◆ **TEXT**
BEGIN
This issue is loosely organized in three sections: The System, The Individual, and The Collective. How do we name the systems we are working within and against? Can we “trace their edges”? How might individuals find the agency afforded to them within these systems? How might they demand more? And how might individuals come together — across differences — to accomplish something together, greater than the sum of its parts? We need to understand the systems in order to contextualize our actions within them, but lasting change comes from moving together.
The pieces in this issue exemplify where I think tech writing, and tech criticism, must go.
We should be more willing to be wrong, to make mistakes, to entertain a wider range of possibilities. Maybe there exists a range of fractional truths, of fractal truths. A healthy — sustainable — space of intellectual discourse is one where we hold contradictions together, to seek among them not resolution, but consilience within the tension. To extend an environmental metaphor: if a habitat requires biodiversity for stability and longevity, then an ecosystem of ideas requires a plurality of perspectives. We should think of disagreement and dissent not as symptoms of “error” or “incorrectness,” but as the variations that protect against dogmatic monocultures. So consider: Perhaps we should be suspicious of “democracy-affirming” AI. Despite everything, crypto — both the industry and the technology — might still be good, actually. Quantitative climate models, these data-driven tools which profess to predict the future, aren’t the only way to understand the environment. And even those who work at Port Fourchon, the site of the 2010 BP oil spill, aren’t necessarily the enemies of the climate movement.
END
◆ **TASK BRIEF**
According to the text, what are the three sections of the issue? Answer using only the text, not the records.

[Recorded data]
BEGIN
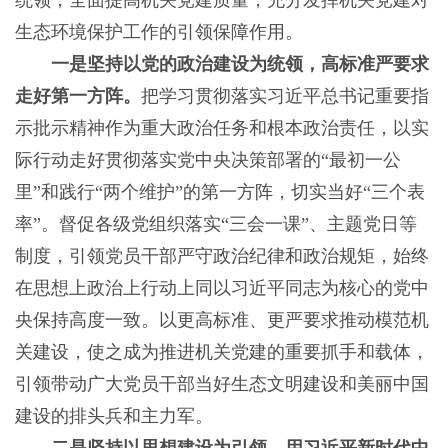
统领，全面提高机关党建质量，充分发挥机关党建对
生态环境保护工作的引领保障作用。
一是坚持以党的政治建设为统领，高标准严要求
走好第一方阵。
把学习贯彻落实习近平总书记重要指
示批示精神作为重大政治任务和根本政治责任，以实
际行动走好贯彻落实党中央决策部署的“最初一公
里”和践行“两个维护”的第一方阵，切实当好“三个表
率”。督促各级党组织落实“三会一课”、主题党日等
制度，引领党员干部严守政治纪律和政治规矩，始终
在思想上政治上行动上同以习近平同志为核心的党中
央保持高度一致。以更高标准、更严要求推动模范机
关建设，使之成为推进机关党建的重要抓手和载体，
引领带动广大党员干部当好生态文明建设和美丽中国
建设的排头兵和主力军。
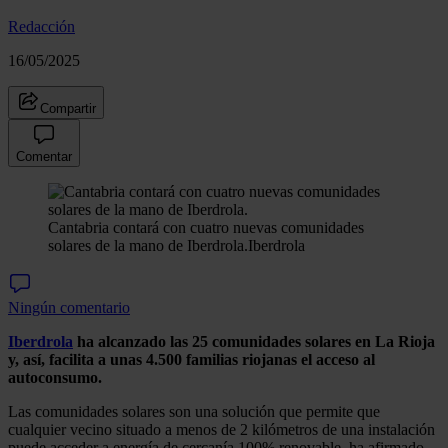
Redacción
16/05/2025
Compartir
Comentar
Cantabria contará con cuatro nuevas comunidades
solares de la mano de Iberdrola.
Iberdrola
Ningún comentario
Iberdrola
ha alcanzado las 25 comunidades solares en La Rioja
y, así, facilita a unas 4.500 familias riojanas el acceso al
autoconsumo.
Las comunidades solares son una solución que permite que
cualquier vecino situado a menos de 2 kilómetros de una instalación
puede acceder a energía de cercanía 100% renovable, ha afirmado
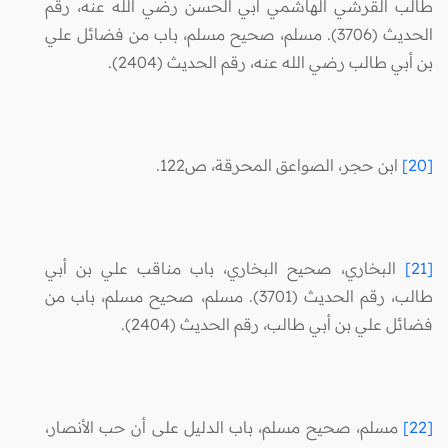
طالب القرشي الهاشمي أبي الحسن رضي الله عنه، رقم
الحديث (3706). مسلم، صحيح مسلم، باب من فضائل علي
بن أبي طالب رضي الله عنه، رقم الحديث (2404).
[20]
ابن حجر، الصواعق المحرقة، ص122.
[21]
البخاري، صحيح البخاري، باب مناقب علي بن أبي
طالب، رقم الحديث (3701). مسلم، صحيح مسلم، باب من
فضائل علي بن أبي طالب، رقم الحديث (2404).
[22]
مسلم، صحيح مسلم، باب الدليل على أن حب الأنصار،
END
◆ **REPLY TO THE TASK**
The System, The Individual, and The Collective.